= What the task asks =
Retype the records word for word, from the beginning up to and including the line that contains "de matrícula.".
=== Extracted data ===
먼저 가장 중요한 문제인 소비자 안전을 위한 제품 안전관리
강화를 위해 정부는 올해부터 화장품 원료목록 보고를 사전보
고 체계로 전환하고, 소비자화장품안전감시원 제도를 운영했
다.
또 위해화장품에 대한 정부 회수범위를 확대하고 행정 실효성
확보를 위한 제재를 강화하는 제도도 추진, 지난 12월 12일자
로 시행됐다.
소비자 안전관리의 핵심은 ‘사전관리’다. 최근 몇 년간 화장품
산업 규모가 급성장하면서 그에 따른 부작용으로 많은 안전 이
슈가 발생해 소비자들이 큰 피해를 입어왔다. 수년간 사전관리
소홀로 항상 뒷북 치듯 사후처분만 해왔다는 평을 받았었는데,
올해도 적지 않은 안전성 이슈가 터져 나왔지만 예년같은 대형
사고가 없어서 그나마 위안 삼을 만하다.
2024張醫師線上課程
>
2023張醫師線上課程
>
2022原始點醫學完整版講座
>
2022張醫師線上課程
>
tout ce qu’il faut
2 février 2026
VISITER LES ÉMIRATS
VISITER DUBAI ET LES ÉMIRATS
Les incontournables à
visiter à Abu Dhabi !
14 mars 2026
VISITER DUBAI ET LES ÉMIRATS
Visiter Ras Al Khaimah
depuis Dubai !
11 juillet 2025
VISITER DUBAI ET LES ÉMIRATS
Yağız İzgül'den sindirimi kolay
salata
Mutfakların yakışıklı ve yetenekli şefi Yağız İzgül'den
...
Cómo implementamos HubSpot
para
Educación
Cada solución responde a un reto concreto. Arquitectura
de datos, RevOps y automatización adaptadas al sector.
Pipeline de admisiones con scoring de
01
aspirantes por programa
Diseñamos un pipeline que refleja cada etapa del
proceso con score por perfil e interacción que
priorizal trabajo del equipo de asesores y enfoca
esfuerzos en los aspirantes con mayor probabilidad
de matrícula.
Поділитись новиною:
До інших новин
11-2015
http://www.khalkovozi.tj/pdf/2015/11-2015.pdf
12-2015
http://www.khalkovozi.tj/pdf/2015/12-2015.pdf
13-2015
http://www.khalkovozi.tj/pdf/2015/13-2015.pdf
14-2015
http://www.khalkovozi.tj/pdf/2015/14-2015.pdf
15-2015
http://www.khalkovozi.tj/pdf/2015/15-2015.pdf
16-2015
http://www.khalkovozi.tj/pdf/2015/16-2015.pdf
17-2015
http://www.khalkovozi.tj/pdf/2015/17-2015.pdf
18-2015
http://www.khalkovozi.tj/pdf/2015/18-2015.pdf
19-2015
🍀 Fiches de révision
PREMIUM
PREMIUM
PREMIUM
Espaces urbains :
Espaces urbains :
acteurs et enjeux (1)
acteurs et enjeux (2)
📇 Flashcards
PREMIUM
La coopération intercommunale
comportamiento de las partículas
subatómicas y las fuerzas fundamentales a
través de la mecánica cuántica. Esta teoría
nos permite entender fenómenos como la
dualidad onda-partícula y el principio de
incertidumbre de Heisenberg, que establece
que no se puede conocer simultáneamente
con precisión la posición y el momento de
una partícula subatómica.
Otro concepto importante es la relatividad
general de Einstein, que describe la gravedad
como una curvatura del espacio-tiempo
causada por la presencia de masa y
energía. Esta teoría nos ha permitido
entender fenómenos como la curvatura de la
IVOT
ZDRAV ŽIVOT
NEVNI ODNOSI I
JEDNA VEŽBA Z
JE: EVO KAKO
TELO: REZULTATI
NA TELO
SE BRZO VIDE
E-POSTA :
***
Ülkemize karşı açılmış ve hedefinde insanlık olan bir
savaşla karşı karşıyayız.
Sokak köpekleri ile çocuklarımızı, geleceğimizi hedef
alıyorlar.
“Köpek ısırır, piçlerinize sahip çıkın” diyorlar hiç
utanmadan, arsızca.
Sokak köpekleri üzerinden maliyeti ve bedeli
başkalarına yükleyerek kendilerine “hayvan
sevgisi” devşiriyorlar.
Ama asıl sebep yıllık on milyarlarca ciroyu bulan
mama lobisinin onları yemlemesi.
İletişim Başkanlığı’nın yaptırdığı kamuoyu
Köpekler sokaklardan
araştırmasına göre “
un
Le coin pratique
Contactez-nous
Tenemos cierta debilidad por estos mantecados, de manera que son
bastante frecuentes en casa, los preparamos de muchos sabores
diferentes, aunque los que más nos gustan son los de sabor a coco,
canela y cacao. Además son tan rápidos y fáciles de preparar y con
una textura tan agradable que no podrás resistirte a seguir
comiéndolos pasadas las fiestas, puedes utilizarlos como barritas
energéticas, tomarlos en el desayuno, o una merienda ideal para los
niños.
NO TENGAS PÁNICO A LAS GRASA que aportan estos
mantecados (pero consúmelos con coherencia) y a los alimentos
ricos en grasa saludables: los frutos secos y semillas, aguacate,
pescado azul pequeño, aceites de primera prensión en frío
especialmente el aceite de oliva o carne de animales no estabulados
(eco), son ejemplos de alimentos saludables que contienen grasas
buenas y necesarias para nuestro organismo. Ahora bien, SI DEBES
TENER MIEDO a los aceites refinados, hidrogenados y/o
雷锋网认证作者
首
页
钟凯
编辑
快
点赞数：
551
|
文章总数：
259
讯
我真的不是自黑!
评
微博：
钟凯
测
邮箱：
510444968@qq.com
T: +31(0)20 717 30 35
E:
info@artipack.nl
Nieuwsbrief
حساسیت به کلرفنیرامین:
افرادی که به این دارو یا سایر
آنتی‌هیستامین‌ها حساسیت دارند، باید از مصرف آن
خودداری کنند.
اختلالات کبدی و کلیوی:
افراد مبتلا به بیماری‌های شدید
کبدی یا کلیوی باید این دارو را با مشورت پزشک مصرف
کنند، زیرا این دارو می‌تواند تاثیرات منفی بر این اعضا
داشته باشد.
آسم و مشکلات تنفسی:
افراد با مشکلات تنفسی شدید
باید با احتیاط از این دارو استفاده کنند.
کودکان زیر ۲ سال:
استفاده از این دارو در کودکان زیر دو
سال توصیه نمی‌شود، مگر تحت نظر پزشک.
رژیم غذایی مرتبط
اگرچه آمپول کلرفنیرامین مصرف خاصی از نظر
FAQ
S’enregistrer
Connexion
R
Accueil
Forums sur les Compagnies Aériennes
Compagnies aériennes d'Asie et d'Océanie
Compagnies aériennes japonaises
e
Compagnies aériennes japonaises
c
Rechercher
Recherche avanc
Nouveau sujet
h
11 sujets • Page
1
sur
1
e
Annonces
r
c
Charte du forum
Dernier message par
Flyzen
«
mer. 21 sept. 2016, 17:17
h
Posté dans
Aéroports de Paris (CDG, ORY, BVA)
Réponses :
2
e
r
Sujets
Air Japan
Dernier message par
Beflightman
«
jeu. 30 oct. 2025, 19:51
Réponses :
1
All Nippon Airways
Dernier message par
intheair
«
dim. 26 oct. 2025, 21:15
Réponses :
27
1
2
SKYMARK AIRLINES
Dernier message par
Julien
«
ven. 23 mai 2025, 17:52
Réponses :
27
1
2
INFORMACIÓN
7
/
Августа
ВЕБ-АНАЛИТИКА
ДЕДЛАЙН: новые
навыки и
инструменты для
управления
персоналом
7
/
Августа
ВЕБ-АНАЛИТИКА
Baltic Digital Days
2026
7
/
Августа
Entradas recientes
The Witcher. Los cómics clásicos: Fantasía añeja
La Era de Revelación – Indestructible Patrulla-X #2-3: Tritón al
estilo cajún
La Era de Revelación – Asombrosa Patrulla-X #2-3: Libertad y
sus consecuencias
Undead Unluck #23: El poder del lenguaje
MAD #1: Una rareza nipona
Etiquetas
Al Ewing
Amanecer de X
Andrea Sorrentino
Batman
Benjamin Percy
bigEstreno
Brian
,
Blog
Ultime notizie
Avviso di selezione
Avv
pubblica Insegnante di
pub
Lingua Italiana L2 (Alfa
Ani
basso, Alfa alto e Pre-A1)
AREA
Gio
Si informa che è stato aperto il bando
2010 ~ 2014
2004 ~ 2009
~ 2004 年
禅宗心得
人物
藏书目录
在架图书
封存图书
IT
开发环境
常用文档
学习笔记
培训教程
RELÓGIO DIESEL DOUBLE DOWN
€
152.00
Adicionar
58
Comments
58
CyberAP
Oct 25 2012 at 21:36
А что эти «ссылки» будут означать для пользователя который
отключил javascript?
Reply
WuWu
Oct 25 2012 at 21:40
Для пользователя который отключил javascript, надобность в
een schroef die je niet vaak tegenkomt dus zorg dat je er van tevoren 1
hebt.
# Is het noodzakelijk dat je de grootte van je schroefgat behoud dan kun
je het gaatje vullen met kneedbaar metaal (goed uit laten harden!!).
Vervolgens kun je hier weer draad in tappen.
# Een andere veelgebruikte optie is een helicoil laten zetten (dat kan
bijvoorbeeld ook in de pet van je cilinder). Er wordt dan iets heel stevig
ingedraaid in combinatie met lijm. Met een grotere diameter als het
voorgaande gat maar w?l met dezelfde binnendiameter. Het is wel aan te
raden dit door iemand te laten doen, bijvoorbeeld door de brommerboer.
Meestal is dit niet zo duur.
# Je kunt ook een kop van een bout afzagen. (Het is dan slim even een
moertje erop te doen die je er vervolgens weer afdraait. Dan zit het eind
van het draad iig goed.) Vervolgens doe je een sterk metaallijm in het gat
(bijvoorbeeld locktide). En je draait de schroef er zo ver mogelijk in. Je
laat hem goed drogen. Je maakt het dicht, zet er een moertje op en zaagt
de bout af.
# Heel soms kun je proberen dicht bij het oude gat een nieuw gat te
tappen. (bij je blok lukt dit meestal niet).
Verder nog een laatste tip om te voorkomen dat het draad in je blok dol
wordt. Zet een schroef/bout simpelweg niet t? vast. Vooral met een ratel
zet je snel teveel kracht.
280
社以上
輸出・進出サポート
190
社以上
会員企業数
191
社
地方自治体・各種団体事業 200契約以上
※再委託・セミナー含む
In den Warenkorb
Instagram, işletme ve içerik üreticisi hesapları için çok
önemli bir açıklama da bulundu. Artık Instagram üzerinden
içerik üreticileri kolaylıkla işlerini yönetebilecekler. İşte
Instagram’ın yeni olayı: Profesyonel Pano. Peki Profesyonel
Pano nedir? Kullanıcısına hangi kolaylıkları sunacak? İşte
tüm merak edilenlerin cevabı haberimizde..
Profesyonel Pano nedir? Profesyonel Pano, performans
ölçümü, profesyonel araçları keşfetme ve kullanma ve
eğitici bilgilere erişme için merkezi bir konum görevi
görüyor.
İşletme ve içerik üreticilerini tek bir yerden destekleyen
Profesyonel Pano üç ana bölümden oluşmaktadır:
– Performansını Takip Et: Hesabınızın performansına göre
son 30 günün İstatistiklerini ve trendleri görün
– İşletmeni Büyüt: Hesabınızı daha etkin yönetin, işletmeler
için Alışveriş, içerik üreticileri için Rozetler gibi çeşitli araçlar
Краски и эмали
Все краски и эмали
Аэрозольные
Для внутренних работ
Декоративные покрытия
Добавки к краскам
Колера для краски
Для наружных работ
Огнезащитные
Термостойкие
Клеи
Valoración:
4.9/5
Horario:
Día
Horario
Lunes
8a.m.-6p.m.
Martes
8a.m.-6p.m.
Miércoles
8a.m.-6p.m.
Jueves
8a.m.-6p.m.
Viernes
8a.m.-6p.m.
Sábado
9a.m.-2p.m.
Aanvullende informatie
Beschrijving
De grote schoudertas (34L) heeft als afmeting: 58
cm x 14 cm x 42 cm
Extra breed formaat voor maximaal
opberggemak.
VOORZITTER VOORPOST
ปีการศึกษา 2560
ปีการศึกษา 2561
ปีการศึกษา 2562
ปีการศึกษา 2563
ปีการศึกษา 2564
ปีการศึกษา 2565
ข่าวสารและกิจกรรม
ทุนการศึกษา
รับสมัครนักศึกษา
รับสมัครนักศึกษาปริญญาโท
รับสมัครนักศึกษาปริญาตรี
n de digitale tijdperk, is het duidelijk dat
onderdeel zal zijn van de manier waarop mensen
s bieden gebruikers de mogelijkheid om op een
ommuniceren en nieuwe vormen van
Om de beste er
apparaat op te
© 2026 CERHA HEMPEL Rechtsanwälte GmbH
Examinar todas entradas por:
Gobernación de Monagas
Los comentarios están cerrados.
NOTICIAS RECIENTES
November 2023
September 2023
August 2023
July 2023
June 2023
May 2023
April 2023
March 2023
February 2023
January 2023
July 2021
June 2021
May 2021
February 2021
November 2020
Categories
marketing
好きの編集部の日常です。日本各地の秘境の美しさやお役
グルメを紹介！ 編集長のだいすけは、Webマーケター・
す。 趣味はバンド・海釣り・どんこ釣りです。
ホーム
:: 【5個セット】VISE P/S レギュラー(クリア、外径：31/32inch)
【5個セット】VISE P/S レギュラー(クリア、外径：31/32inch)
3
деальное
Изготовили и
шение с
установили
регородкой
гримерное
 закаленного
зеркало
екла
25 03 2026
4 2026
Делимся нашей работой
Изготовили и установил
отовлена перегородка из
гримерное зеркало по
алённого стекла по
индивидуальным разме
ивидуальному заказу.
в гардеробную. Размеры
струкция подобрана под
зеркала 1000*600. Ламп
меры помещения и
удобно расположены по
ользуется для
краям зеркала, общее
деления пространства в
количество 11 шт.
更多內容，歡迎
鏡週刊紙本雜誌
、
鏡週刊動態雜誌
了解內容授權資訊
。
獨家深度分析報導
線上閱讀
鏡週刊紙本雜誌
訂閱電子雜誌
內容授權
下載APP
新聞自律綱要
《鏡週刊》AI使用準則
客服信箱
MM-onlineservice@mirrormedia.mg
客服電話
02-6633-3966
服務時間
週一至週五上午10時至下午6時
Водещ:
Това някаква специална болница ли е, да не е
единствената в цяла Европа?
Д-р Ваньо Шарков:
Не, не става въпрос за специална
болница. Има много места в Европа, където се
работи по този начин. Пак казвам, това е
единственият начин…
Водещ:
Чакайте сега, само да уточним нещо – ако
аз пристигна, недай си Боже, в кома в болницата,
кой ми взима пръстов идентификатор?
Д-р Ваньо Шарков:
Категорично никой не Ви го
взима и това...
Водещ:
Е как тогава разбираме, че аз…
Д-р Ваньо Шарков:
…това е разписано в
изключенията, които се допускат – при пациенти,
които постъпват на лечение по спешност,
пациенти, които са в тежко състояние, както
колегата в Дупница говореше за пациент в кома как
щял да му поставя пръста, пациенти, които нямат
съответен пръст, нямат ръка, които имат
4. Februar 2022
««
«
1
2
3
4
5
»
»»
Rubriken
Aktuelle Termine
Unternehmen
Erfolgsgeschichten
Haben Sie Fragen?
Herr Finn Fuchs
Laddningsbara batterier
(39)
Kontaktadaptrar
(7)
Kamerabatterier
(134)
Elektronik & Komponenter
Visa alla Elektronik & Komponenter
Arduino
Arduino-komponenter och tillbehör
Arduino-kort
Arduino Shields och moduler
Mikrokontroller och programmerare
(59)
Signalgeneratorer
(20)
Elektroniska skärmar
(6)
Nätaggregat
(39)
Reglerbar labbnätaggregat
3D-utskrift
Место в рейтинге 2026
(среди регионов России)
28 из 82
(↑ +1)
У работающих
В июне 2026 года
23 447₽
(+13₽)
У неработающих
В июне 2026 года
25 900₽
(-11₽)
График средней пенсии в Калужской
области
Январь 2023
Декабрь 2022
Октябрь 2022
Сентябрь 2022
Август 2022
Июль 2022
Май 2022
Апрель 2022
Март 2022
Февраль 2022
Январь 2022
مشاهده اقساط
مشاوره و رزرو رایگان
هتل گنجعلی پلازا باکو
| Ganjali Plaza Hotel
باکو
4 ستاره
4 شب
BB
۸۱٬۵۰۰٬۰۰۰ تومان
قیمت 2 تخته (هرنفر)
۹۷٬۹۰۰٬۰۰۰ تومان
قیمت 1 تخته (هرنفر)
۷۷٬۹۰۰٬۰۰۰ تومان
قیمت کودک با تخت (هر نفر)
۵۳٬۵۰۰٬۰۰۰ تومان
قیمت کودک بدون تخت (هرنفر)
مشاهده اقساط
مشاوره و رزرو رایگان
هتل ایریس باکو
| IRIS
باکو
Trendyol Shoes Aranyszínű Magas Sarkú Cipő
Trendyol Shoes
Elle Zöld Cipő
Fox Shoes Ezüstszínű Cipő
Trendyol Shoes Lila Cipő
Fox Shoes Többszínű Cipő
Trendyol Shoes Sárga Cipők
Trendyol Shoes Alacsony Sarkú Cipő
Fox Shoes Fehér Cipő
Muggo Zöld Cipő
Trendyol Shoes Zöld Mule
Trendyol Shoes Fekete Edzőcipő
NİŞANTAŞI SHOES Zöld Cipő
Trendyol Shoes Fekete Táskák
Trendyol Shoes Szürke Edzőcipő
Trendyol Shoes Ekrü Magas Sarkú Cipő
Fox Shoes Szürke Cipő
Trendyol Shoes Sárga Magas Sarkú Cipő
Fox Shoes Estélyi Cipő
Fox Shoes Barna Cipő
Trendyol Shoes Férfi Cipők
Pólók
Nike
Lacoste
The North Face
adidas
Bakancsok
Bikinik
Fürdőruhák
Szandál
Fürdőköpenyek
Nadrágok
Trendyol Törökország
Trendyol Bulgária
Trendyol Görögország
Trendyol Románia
===
= Written solution =
먼저 가장 중요한 문제인 소비자 안전을 위한 제품 안전관리
강화를 위해 정부는 올해부터 화장품 원료목록 보고를 사전보
고 체계로 전환하고, 소비자화장품안전감시원 제도를 운영했
다.
또 위해화장품에 대한 정부 회수범위를 확대하고 행정 실효성
확보를 위한 제재를 강화하는 제도도 추진, 지난 12월 12일자
로 시행됐다.
소비자 안전관리의 핵심은 ‘사전관리’다. 최근 몇 년간 화장품
산업 규모가 급성장하면서 그에 따른 부작용으로 많은 안전 이
슈가 발생해 소비자들이 큰 피해를 입어왔다. 수년간 사전관리
소홀로 항상 뒷북 치듯 사후처분만 해왔다는 평을 받았었는데,
올해도 적지 않은 안전성 이슈가 터져 나왔지만 예년같은 대형
사고가 없어서 그나마 위안 삼을 만하다.
2024張醫師線上課程
>
2023張醫師線上課程
>
2022原始點醫學完整版講座
>
2022張醫師線上課程
>
tout ce qu’il faut
2 février 2026
VISITER LES ÉMIRATS
VISITER DUBAI ET LES ÉMIRATS
Les incontournables à
visiter à Abu Dhabi !
14 mars 2026
VISITER DUBAI ET LES ÉMIRATS
Visiter Ras Al Khaimah
depuis Dubai !
11 juillet 2025
VISITER DUBAI ET LES ÉMIRATS
Yağız İzgül'den sindirimi kolay
salata
Mutfakların yakışıklı ve yetenekli şefi Yağız İzgül'den
...
Cómo implementamos HubSpot
para
Educación
Cada solución responde a un reto concreto. Arquitectura
de datos, RevOps y automatización adaptadas al sector.
Pipeline de admisiones con scoring de
01
aspirantes por programa
Diseñamos un pipeline que refleja cada etapa del
proceso con score por perfil e interacción que
priorizal trabajo del equipo de asesores y enfoca
esfuerzos en los aspirantes con mayor probabilidad
de matrícula.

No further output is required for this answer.